Atolagbe further argued “that it is on record that the statement of account sought to be tendered and the account opening documents were duly frontloaded and by frontloading the account statement and account opening package Section 36 (6b) of the 1999 Constitution (as amended) has been duly complied with”.
He said the certificate of identification was just to comply with the provisions of the Evidence Act, adding that “the covering letter does not go to the substance of the case against defendant”.
He submitted that all the Sections mentioned in the practice direction had all been complied with.
After heated argument, Justice Mohammed adjourned for ruling.
Haliru Bello, his son, Bello Abba Mohammed and their Company, Bam Project and Properties Ltd are facing trial on a four-count charge of money laundering to the tune of N300million, which they allegedly collected from the Office of the former National Security Adviser, Col.
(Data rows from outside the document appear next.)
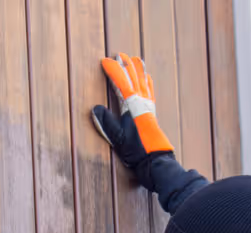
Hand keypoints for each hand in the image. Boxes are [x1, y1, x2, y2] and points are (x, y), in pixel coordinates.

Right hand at [92, 53, 174, 188]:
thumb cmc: (136, 149)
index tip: (104, 60)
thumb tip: (95, 108)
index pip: (121, 81)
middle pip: (134, 77)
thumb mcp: (117, 137)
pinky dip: (148, 83)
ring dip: (139, 70)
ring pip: (144, 82)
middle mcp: (142, 102)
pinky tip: (148, 80)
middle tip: (120, 54)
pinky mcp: (152, 114)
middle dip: (126, 65)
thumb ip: (106, 121)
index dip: (113, 69)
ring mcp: (148, 107)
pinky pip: (150, 92)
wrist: (155, 160)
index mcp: (132, 104)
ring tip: (136, 60)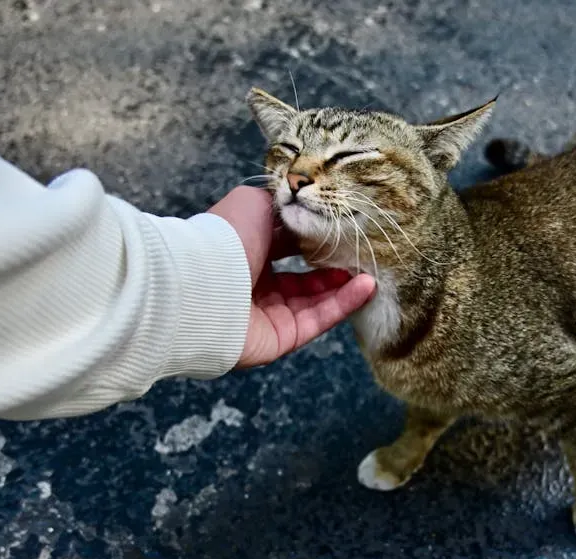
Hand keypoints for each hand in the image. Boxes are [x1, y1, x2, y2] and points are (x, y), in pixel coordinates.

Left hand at [209, 186, 375, 367]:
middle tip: (362, 255)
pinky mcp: (280, 339)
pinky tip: (366, 287)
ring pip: (315, 301)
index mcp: (247, 253)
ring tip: (371, 272)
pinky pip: (317, 321)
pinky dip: (343, 305)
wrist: (205, 282)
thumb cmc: (227, 236)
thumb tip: (301, 206)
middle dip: (333, 268)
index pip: (287, 249)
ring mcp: (268, 315)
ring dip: (344, 287)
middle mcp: (257, 286)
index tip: (343, 231)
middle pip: (304, 280)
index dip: (314, 242)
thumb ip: (279, 204)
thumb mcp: (253, 203)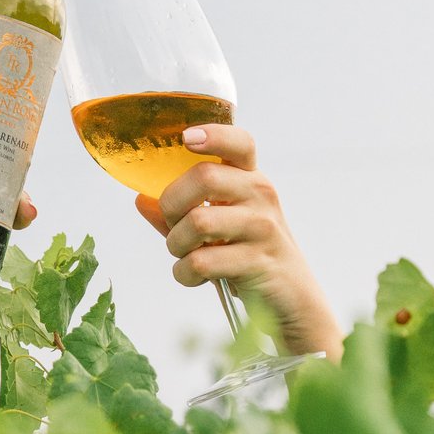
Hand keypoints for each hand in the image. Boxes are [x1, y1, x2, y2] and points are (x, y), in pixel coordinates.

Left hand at [135, 122, 343, 359]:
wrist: (292, 299)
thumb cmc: (247, 255)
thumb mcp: (218, 227)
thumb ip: (181, 212)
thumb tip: (141, 199)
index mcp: (250, 179)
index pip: (239, 143)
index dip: (213, 134)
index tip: (187, 138)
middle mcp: (260, 195)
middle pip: (204, 178)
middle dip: (172, 205)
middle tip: (173, 226)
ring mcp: (262, 228)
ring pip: (198, 222)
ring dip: (176, 244)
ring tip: (184, 256)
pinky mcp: (258, 261)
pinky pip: (202, 262)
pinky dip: (185, 273)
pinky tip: (193, 277)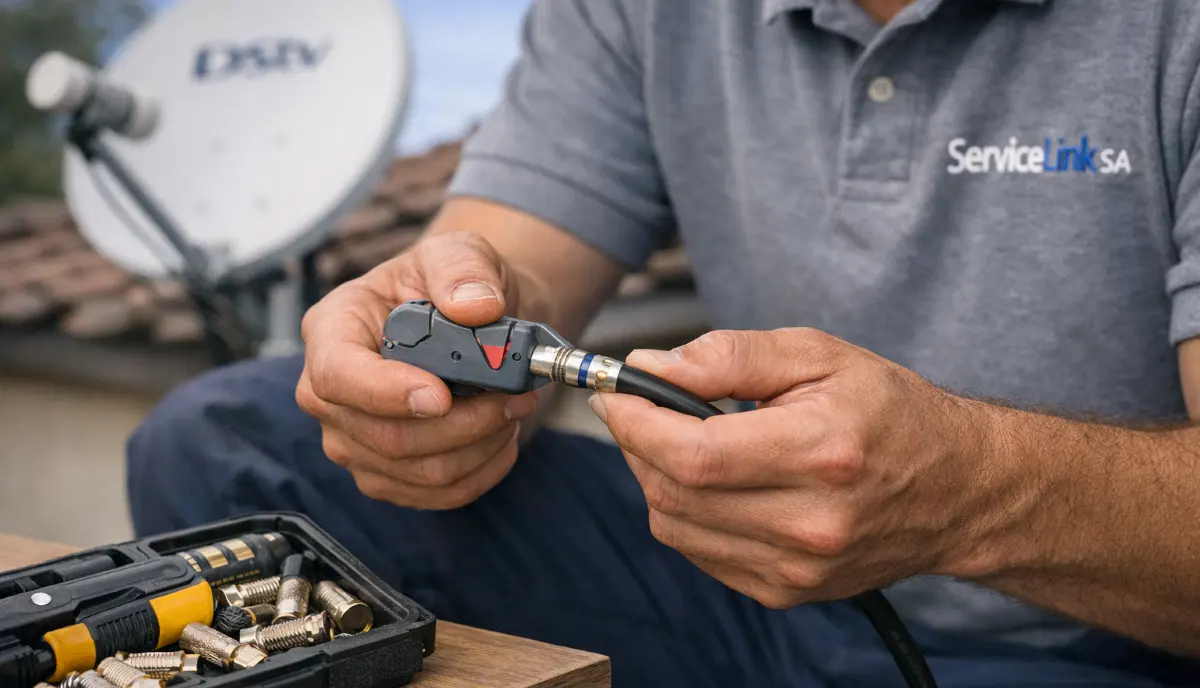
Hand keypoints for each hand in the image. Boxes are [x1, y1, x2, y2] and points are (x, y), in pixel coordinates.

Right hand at [296, 231, 544, 509]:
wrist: (470, 322)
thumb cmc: (451, 285)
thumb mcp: (458, 252)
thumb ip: (463, 270)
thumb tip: (475, 307)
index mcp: (332, 331)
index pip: (335, 376)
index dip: (385, 394)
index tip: (441, 396)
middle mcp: (329, 395)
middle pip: (385, 436)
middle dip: (464, 422)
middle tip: (514, 394)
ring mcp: (354, 443)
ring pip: (420, 472)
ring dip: (483, 444)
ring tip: (514, 406)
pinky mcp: (388, 476)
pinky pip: (441, 494)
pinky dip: (485, 468)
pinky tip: (502, 434)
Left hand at [589, 328, 991, 607]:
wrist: (955, 491)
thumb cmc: (890, 413)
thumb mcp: (819, 355)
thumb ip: (730, 356)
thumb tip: (652, 366)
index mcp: (820, 454)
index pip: (693, 453)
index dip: (635, 422)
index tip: (616, 393)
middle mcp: (809, 524)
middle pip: (675, 492)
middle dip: (638, 444)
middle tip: (641, 408)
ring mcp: (796, 569)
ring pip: (676, 526)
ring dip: (658, 478)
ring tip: (682, 440)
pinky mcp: (786, 592)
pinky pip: (698, 551)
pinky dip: (686, 512)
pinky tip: (713, 480)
Sambo Dasuki (rtd) .
In a related development, Justice Mohammed also adjourned to May 10, 2018 for continuation of the corruption trial involving Andrew Yakubu, former Group Managing Director, GMD, Nigerian National Petroleum Corporation, NNPC.
The adjournment is to enable the defendant travel for medical treatment.
Yakubu’s counsel, Ahmed Raji, SAN, had through an application dated February 26, 2018 sought leave of the court for the defendant to travel to the United Kingdom for a period of eight weeks for medical treatment and prayed for the release of his international passport.
The judge granted the application as Ben Ikani, representing the prosecution, raised no objection.
Yakubu, is facing trial on a six-count charge, bordering on money laundering and false declaration of assets
Trouble started on February 3, 2017 when operatives of the EFCC stormed a building belonging to the former NNPC boss and recovered a staggering sum of $9,772,000 (Nine Million, Seven Hundred and Seventy Two Thousand United States Dollars) and £74,000 (Seventy Four Thousand Pound Sterling) stashed in fire proof safe.